▼
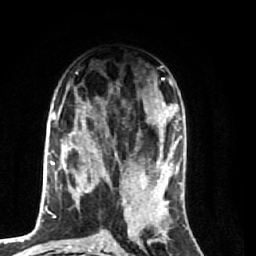
Breast MRI (dynamic contrast-enhanced), one axial slice; position 32 of 74 along the scan axis; cropped to one breast; dynamic contrast-enhanced series, time point 2 of 7 at this slice position (early post-contrast); 1.5 T; TE 2.6 ms, TR 5.7 ms; 256 × 256 image matrix. Female patient.
Annotated regions visible in this slice (semi-automatic segmentation, software-assisted and operator-edited):
- enhancing-tissue mask used for the functional tumour volume (all voxels passing the contrast-enhancement thresholds inside the analysis volume; usually the tumour): bounding box [x1, y1, x2, y2] px = [64, 94, 174, 248]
▲
→ **WHAT IS NEEDED**:
The response is the exact set of lines from the one holding "Annotated regions visible" through the last line of the material.

→ **TASK RESULT**:
Annotated regions visible in this slice (semi-automatic segmentation, software-assisted and operator-edited):
- enhancing-tissue mask used for the functional tumour volume (all voxels passing the contrast-enhancement thresholds inside the analysis volume; usually the tumour): bounding box [x1, y1, x2, y2] px = [64, 94, 174, 248]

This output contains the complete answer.